China's Xi reassures Mongolia over 'independence, integrity'

Chinese President Xi Jinping told Mongolia on Friday (Aug 22) that Beijing respected its independence and integrity as he concluded a visit looking to forge closer ties with China's resource-rich but often suspicious neighbour.

ULAN BATOR: Chinese President Xi Jinping told Mongolia on Friday (Aug 22) that Beijing respected its independence and integrity as he concluded a visit looking to forge closer ties with China's resource-rich but often suspicious neighbour. Xi was speaking in the Mongolian capital Ulan Bator after the two countries signed a raft of trade deals and made a commitment to almost double trade to US$10 billion (S$12.5 billion) by 2020.
"China respects Mongolian independence, integrity," Xi told the Mongolian parliament, the Great Hural, on the first visit to the country by a Chinese head of state in more than a decade, adding Beijing would maintain the policy "forever". Mongolia has vast mineral reserves but is dwarfed economically by its giant neighbour - by far its biggest customer - and resource nationalism has become the major issue in Mongolian politics. Beijing welcomes Mongolia to "board China's train of development", Xi added, according to Chinese state news agency Xinhua.

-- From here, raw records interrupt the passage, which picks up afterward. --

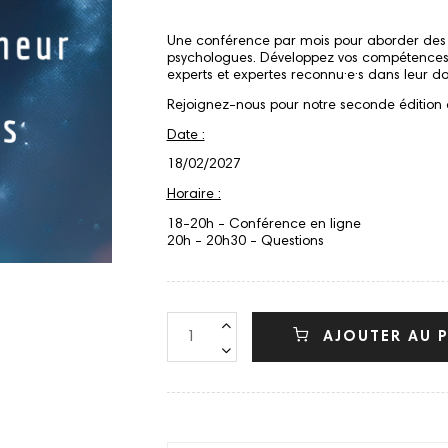
Une conférence par mois pour aborder des t
psychologues. Développez vos compétences,
experts et expertes reconnu·e·s dans leur d
Rejoignez-nous pour notre seconde édition 
Date :
18/02/2027
Horaire :
18-20h - Conférence en ligne
20h - 20h30 - Questions
AJOUTER AU P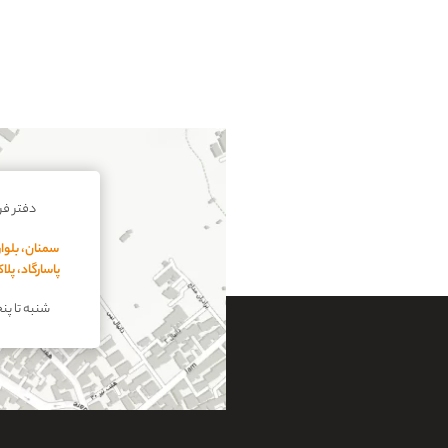
دفتر ف
سمنان، بلوار
پاسارگاد، پل
شنبه تا پنجشنبه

Bilateral trade soared to US$6 billion in 2013 from just US$324 million in 2002, and makes up more than half of Mongolia's total foreign trade, Xinhua said, and almost half the foreign enterprises registered in Mongolia are Chinese. But in 2012, Ulan Bator tightened approval requirements for foreign companies seeking to do business in "strategic" sectors such as minerals - measures which were seen as being aimed at China.

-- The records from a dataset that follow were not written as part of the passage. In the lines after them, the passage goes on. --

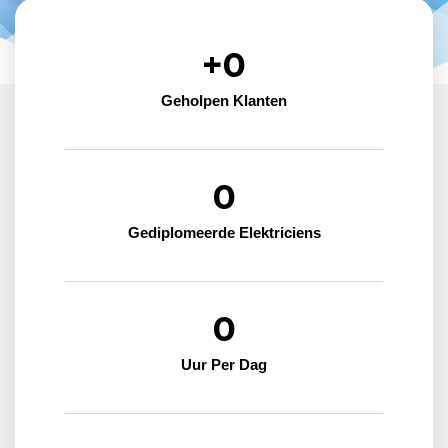
+
0
Geholpen Klanten
0
Gediplomeerde Elektriciens
0
Uur Per Dag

Mongolia's economy has rocketed in recent years - it enjoyed world-beating growth of 17.5 per cent in 2011, but coal prices and foreign investment have since fallen and expansion slowed to 5.3 per cent in the first half of this year, figures last week showed.
Sumati Luvsandendev, head of the Sant Maral Foundation, a research and polling group, said Mongolia had traditionally been "rather suspicious" of China's involvement in its economy, as "influence follows investment". But the newly-created middle classes have recognised that the country needs funds from its giant neighbour to maintain its development. "The problem is we have quite limited resources of our own in terms of labour and intellectual resources, so to implement big projects we have difficulties due to our limits," he told AFP.

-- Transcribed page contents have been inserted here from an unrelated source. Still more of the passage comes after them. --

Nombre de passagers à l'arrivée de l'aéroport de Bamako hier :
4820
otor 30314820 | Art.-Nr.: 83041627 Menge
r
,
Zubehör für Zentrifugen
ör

Xi told the parliament he was pleased almost 30 deals had been signed during his visit, including a joint declaration to upgrade ties to a "comprehensive strategic partnership". China has also agreed to allow landlocked Mongolia to use its northern seaports, Xinhua said.
Jargalsaikhan Dambadarjaa, a Mongolian political commentator and television presenter, said his country recognised that many of the projects the two countries had agreed were "too big for Mongolia" to implement alone. For decades a tightly controlled Soviet satellite, Mongolia shook off Communism nearly a quarter of a century ago and has emerged as a vibrant parliamentary democracy.